Le Japon, fermé sur lui-même depuis des décennies, refusant l'accès aux étrangers, n'est pas condamné par les épidémies. Mais acceptera-t-il la visite de ce Français venu de loin, la bourse chargée d'or, pour voir survivre l'industrie de son village? Le vis-à-vis japonais d'Hervé Joncour s'appelle Hara Kei. Seigneur d'un village, il se prendra d'affection pour le jeune français et lui permettra de faire des affaires d'or. Hervé Joncour retournera chaque année au Japon, malgré le danger et la peur de sa femme Hélène.

La première fois qu'Hervé Joncour rencontre Hara Kei, couchée près de lui, la tête sur ses genoux se trouve une femme. Elle n'a pas les yeux orientales et un visage de jeune fille. Elle n'a pas de nom, pas de voix.

Mais nous l'appellerons Désir...

Il est difficile de faire le résumé d'un livre aussi contemplatif et minimaliste. Ceux qui connaissent mes goûts en comprendront que j'ai adoré! Je n'ai pas vu le film et ne peut en juger, mais en le lisant je me disais qu'il fallait avoir du front pour décider de faire un scénario avec un fil si fin, une écriture si musicale et profondément poétique. Un bouquin qui se lit en une soirée mais qu'on peut gagner à lire lentement, dans le rythme contemplatif qu'il lui sied. Je résumerais en citant une amie qui m'a dit il y a une semaine: «Chanceuse! Tu ne l'as pas encore lu...» En effet, certaines œuvres méritent qu'on savoure la première fois.

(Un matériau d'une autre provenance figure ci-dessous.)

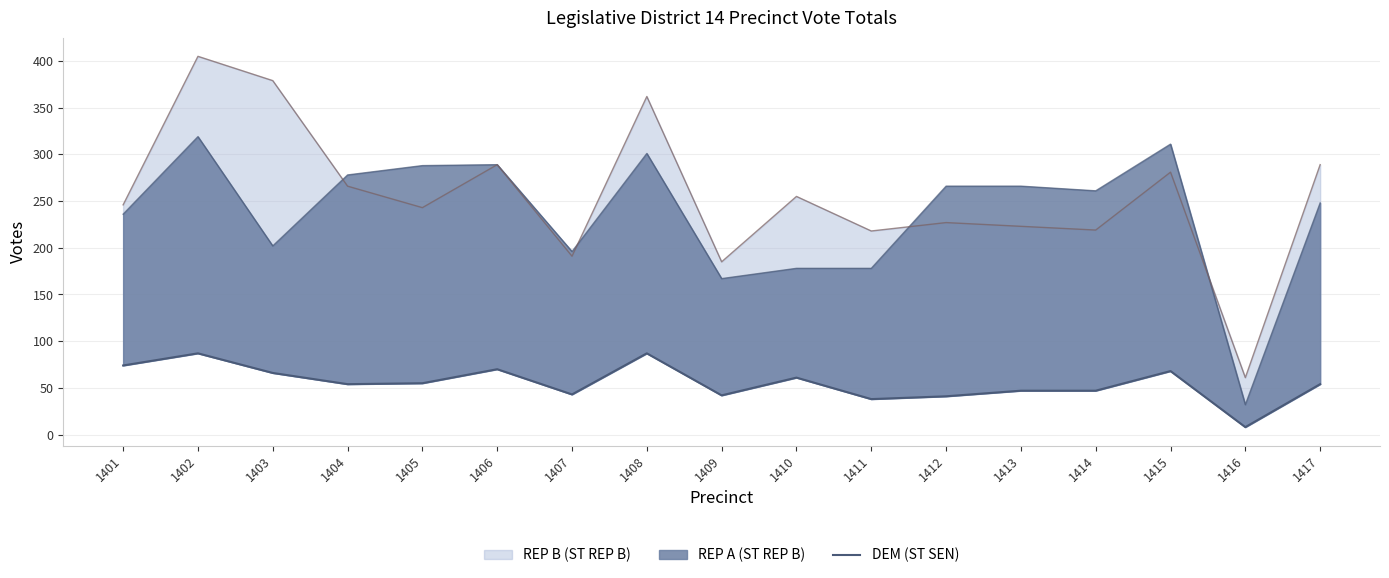

How many lines are shown in the chart?

1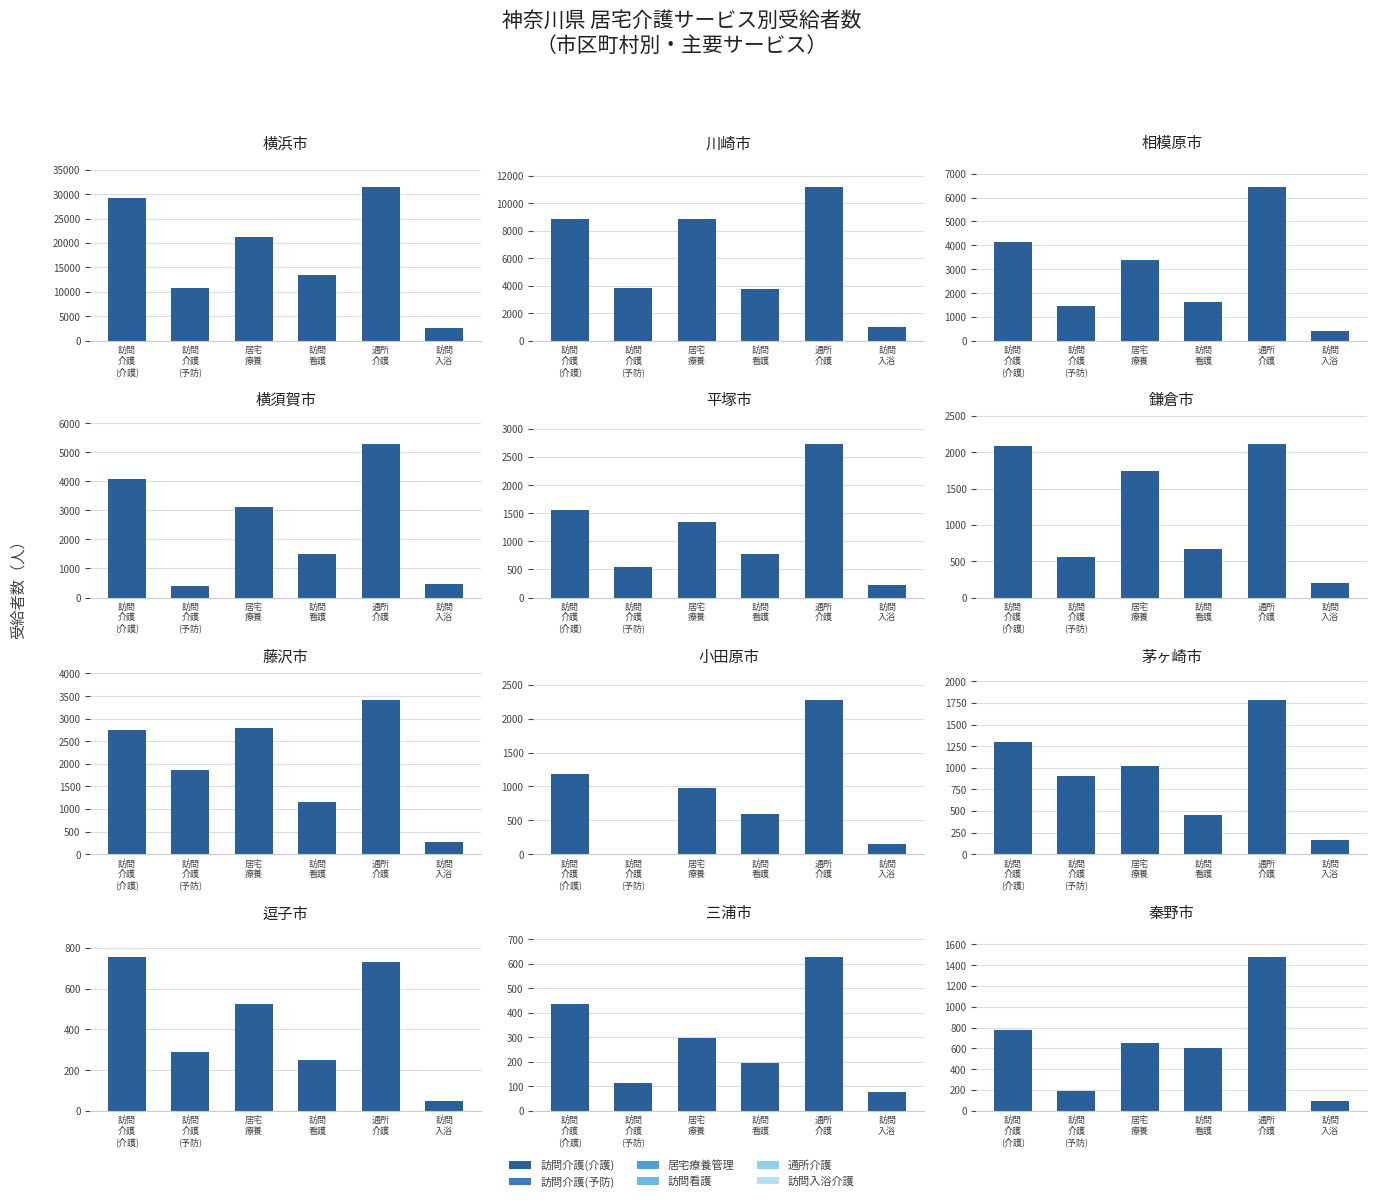

Is the value of 訪問介護(介護給付計) at 3 greater than the value of 訪問看護(介護給付計) at 9?

Yes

Il y en aura d'autres. Mais la première n'existe qu'une fois...

Du même auteur : Novecento : pianiste, Océan mer, City et L'âme de Hegel et les vaches du Winsconsin, Mr Gwyn

Par Catherine

Extrait :

Un panneau de papier de riz glissa, et Hervé Joncour entra dans la pièce. Hara Kei était assis sur le sol, les jambes croisées dans le coin le plus éloigné de la pièce. Il était vêtu d'une tunique sombre, et il ne portait aucun bijou. Seul signe visible de son pouvoir, une femme étendue près de lui, la tête posée sur ses genoux, les yeux fermés, les bras cachés sous un ample vêtement rouge qui se déployait autour d'elle, comme une flamme, sur la natte couleur de cendre. Hara Kei lui passait lentement la main sur les cheveux: on aurait dit qu'il caressait le pelage d'un animal précieux, et endormi.

Hervé Joncour traversa la pièce, attendit un signe de son hôte, et s'assit en face de lui. Ils restèrent silencieux, se regardant dans les yeux. Survint, imperceptible, un serviteur, qui posa devant eux deux tasses de thé. Puis disparut. Alors Hara Kei commença à parler, dans sa langue, d'une voix monotone, diluée en une sorte de fausset désagréablement artificiel. Hervé Joncour écoutait. Il gardait les yeux fixés dans ceux d'Hara Kei, et pendant un court instant, sans même s'en rendre compte, les baissa sur le visage de la femme.

C'était le visage d'une jeune fille.

Il releva les yeux.

Hara Kei s'interrompit, prix une des deux tasses de thé, la porta à ses lèvres, laissa passer quelques instants et dit

- Essayez de me raconter qui vous êtes.

Il le dit en français, en traînant un peu sur les voyelles, avec une voix rauque, vraie.